Tasti virtuali dei Nexus anche sui Galaxy con una piccola mod

 

La procedura che proponiamo oggi riguarda l'abilitazione dei tasti virtuali stile Nexus anche sui Samsung Galaxy.

Purtroppo l'effetto ottenuto non può essere certamente paragonato a quello che si ha sugli ultimi dispositivi Google Experience, proprio per questo consigliamo l'operazione solamente agli utenti più curiosi.

La prima modifica è valida per quasi tutti i dispositivi android, sia con rom cucinate di tipo CyanogenMod o AOKP, sia con firmware stock.
Gli unici prerequisiti necessari sono i permessi di root abilitati e il sistema operativo Android 4 (Ice Cream Sandwich o Jelly Bean).

Usando un file manager abilitato al root (es.

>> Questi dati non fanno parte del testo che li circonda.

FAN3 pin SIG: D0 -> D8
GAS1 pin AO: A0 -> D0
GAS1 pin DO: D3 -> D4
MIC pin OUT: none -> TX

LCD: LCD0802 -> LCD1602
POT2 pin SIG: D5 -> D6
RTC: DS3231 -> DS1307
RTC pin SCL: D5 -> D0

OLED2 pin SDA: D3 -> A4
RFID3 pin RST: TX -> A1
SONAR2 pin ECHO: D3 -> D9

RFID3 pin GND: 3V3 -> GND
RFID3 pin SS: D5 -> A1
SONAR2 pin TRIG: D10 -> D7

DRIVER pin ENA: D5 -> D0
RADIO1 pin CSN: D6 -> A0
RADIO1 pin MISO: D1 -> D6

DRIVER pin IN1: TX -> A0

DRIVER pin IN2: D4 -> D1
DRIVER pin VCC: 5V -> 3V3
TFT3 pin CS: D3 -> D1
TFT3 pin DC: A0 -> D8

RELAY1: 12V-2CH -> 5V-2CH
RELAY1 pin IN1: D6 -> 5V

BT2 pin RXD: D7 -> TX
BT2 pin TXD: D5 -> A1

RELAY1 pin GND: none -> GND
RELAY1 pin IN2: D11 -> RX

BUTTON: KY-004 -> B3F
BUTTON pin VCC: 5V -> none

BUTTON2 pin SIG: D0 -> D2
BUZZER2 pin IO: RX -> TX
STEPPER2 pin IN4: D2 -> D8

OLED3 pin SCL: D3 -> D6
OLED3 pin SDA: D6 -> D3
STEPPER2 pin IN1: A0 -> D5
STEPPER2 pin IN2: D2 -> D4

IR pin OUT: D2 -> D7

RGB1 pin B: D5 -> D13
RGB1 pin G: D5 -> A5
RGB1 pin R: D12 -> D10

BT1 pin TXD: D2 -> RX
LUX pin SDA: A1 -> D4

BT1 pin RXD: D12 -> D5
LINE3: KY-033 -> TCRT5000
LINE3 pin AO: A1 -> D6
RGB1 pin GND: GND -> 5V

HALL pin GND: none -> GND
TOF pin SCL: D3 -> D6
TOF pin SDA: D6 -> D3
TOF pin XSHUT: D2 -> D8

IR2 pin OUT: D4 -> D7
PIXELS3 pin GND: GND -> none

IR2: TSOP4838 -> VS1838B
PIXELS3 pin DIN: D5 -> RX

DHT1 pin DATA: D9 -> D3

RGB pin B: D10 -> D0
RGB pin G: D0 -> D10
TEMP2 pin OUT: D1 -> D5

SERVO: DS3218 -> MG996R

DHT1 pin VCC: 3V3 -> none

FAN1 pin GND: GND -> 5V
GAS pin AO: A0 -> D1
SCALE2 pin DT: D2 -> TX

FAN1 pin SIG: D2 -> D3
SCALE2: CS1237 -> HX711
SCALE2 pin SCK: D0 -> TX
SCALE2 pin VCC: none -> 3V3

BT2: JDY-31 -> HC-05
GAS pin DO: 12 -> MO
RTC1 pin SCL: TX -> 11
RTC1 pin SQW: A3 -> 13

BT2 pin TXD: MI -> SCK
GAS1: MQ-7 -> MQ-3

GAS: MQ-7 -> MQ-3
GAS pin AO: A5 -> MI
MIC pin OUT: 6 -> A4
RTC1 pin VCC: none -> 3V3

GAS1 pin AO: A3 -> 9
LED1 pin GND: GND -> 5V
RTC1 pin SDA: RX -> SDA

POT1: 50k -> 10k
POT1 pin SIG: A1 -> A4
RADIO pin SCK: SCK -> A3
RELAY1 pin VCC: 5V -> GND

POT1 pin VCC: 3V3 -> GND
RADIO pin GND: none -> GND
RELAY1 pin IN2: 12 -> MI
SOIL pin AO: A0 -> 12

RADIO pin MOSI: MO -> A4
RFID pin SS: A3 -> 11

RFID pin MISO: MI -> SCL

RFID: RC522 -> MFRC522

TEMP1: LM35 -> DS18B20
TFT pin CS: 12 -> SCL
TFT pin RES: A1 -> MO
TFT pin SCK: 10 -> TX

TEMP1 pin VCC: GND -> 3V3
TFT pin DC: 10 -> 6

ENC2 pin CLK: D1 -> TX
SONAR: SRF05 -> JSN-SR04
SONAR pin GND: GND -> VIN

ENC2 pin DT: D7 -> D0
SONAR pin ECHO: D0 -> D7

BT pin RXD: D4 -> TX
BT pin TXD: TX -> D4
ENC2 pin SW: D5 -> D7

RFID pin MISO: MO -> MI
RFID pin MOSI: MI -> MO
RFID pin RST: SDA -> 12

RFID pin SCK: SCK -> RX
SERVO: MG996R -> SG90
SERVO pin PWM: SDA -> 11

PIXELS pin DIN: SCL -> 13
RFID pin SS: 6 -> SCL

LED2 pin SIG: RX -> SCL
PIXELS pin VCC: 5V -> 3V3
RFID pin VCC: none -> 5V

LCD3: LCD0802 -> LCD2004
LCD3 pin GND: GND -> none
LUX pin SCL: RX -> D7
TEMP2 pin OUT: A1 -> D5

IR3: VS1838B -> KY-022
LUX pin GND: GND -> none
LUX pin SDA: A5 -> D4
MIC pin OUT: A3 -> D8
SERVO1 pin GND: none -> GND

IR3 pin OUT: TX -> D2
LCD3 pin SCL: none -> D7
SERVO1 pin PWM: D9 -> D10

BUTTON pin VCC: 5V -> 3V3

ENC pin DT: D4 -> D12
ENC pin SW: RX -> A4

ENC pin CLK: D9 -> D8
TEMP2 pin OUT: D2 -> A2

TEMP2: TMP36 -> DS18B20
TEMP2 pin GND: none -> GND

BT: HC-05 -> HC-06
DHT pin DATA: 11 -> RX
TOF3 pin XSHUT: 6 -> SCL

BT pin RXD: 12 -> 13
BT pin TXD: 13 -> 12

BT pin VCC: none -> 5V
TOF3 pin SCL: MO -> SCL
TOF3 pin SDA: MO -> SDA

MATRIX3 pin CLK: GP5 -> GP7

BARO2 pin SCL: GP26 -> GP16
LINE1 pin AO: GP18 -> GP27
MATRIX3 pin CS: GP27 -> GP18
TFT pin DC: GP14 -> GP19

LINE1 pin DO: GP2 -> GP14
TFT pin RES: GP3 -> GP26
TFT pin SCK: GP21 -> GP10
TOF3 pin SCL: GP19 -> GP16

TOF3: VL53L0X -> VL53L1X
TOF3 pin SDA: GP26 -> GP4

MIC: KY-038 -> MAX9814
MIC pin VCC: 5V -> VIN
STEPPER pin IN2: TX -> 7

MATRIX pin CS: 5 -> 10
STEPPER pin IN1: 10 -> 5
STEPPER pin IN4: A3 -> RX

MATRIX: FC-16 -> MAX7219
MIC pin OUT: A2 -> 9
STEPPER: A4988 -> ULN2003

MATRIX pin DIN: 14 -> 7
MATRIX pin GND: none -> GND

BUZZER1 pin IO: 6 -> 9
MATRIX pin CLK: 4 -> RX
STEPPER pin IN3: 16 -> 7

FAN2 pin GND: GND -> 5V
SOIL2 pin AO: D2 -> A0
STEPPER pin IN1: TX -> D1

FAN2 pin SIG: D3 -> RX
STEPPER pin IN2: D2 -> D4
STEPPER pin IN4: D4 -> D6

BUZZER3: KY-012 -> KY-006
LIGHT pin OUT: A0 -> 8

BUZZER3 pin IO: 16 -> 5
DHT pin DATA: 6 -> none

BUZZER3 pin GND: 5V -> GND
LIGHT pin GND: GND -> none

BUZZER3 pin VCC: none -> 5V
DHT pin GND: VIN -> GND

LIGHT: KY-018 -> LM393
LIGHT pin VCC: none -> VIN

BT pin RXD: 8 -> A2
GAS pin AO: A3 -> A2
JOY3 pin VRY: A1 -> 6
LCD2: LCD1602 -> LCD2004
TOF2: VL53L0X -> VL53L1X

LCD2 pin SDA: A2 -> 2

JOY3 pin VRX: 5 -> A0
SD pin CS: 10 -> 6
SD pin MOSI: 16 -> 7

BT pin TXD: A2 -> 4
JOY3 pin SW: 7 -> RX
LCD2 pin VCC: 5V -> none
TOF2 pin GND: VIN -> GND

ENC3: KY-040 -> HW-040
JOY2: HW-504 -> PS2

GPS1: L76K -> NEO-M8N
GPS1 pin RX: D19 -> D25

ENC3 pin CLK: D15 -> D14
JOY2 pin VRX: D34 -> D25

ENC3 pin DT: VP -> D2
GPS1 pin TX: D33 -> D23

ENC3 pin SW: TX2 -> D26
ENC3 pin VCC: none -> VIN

Solid Explorer o Root Explorer), entrare in /system ed aprire il file build.prop (consigliamo di farne una copia prima).

Aggiungere dopo l'ultima riga, la stringa qemu.hw.mainkeys=0.

Salvare e riavviare il telefono.
Ora nella parte inferiore dello schermo vi ritroverete i pulsanti virtuali annulla, home e task switcher.

Purtroppo con questo metodo può capitare che in alcune applicazioni, come ad esempio avviene nel dialer telefonico o la fotocamera Samsung, i tasti virtuali vadano a coprire una parte dell'interfaccia. Problema risolvibile usando solo app di terze parti.
 

Un risultato migliore lo si può ottenere invece sul Galaxy S3, grazie ad uno script specifico creato da NemesisRE.
Oltre a funzionare senza alcun problema sulle Cyanogen 9 e 10, può essere applicato anche alla maggior parte dei firmware originali Samsung.

Per installarlo occorre flashare il seguente pacchetto dalla recovery modificata (consigliato un nandroid backup prima di procedere):

NAV_StockKeys_Universal.zip

Ed ecco i tasti virtuali sull'ultimo firmware italiano Samsung.

Per eliminare la modifica potete utilizzare il pacchetto NAV_Remove_Universal.zip. Se non dovesse funzionare, come capitato a noi, ripristinare il nandroid backup o riflashare con Odin il firmware in uso.